Wall-normal profiles of streamwise velocity (van Driest transformed) (top left) and streamwise (top right), wall-normal (bottom left), and transverse (bottom right) turbulent stress components through the interaction region

The passage through the interaction region leads in both cases to the expected formation of a secondary peak of streamwise turbulent stress away from the wall, around r∕δ _c ≃ 0.4, which dominates the primary near-wall peak observed in the upstream attached boundary layer. This behavior is expected and consistent with the global process of boundary layer deflection and thickening. Due to the reduced interaction strength (less important pressure gradient and separation extension) in the conical case, the relative amplification of these turbulent stress levels remains more important for the planar case than for the curved case. The magnitude of this peak then rapidly decreases when the boundary layer recovers a more natural attached behavior. The evolutions of the other turbulent stress components also reflect this distortion and subsequent relaxation process, with a more intense amplification of wall-normal turbulent stress closer to the wall (around r∕δ _c ≃ 0.2) and a topical formation of a wider range of intense transverse turbulent fluctuations (within the range 0.05 < r∕δ _c < 0.4). Interestingly, the streamwise turbulent stress appears to relax quite similarly in both cases. However, the radial and transverse components behave differently between conical and planar cases. A secondary peak of radial turbulent stress is progressively formed close to the boundary layer edge in the conical case as we move in the downstream direction, which is not observed for planar configuration. In addition, the azimuthal turbulent stress component appears to relax far more slowly in the conical case than in the planar case. This behavior is consistent with the different azimuthal flow organization of turbulent flow structures in the downstream region, previously illustrated in Fig. 4. These results suggest that the increase of the available spatial extent in the azimuthal direction (when we move in the streamwise direction) allows to sustain transverse fluctuations generated through the interaction region.

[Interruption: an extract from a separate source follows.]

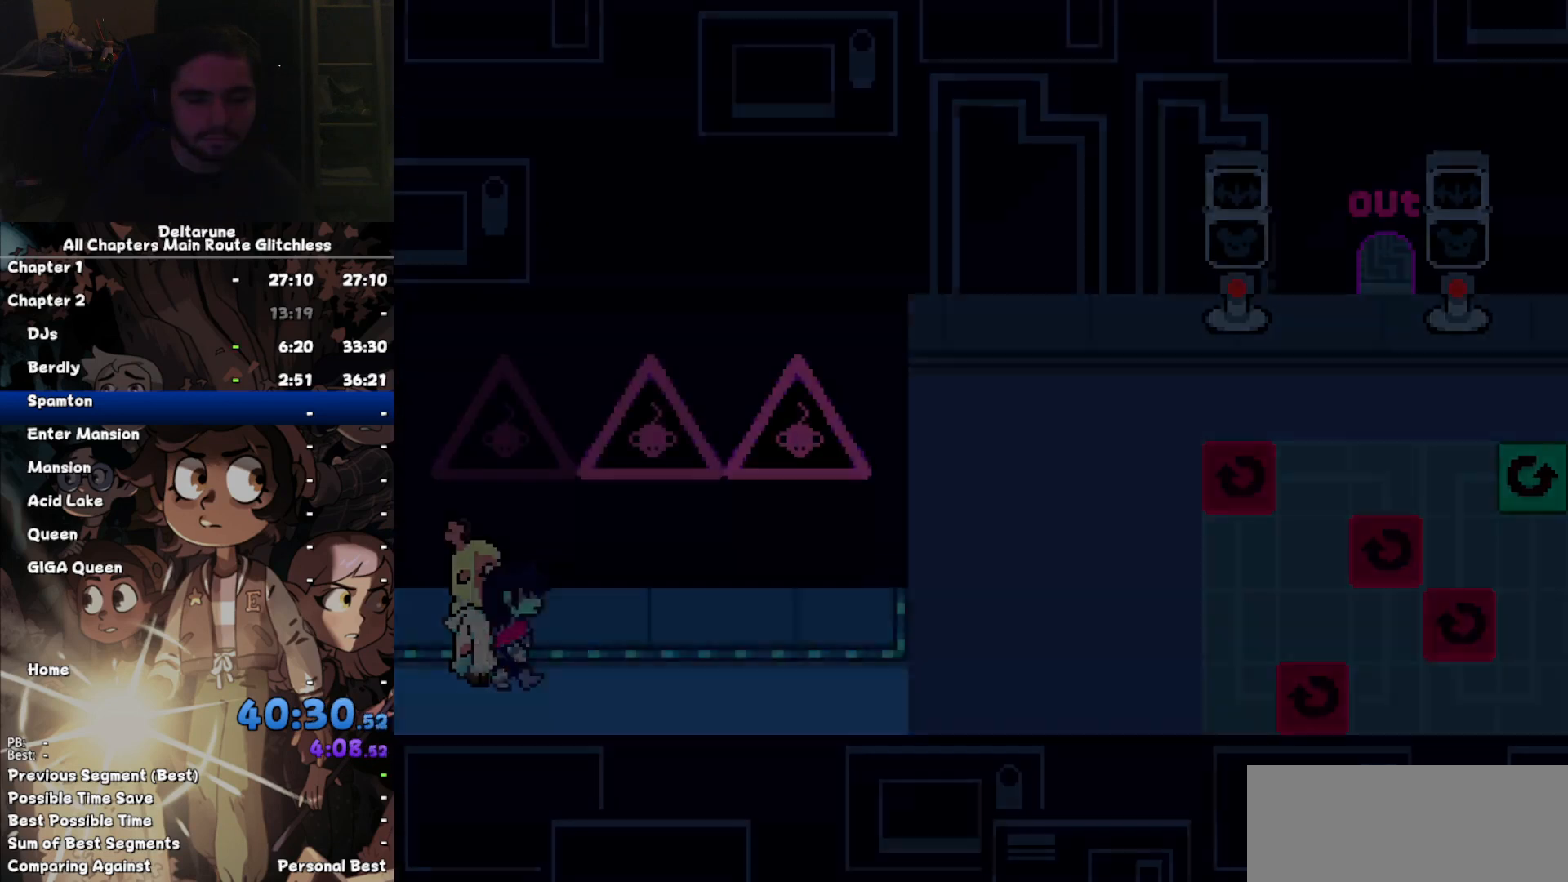
{"keys": ["right"], "events": []}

3 Conclusion and Perspectives

Transverse curvature effects may be suspected to alter the properties of shock wave/boundary layer interactions. A preliminary assessment of these effects on the statistical turbulence structure of such an interaction has been given in the present study through the analysis of direct numerical simulation data obtained in both supersonic planar ramp and conical/flare configurations. The expected decrease of shock intensity and subsequent interaction length in the conical case has been illustrated. The present results also suggest that the flow dynamics might be deeply altered with the emergence of new possible azimuthal modes organization. Further studies will be dedicated to the characterization of the dynamical features of such interactions.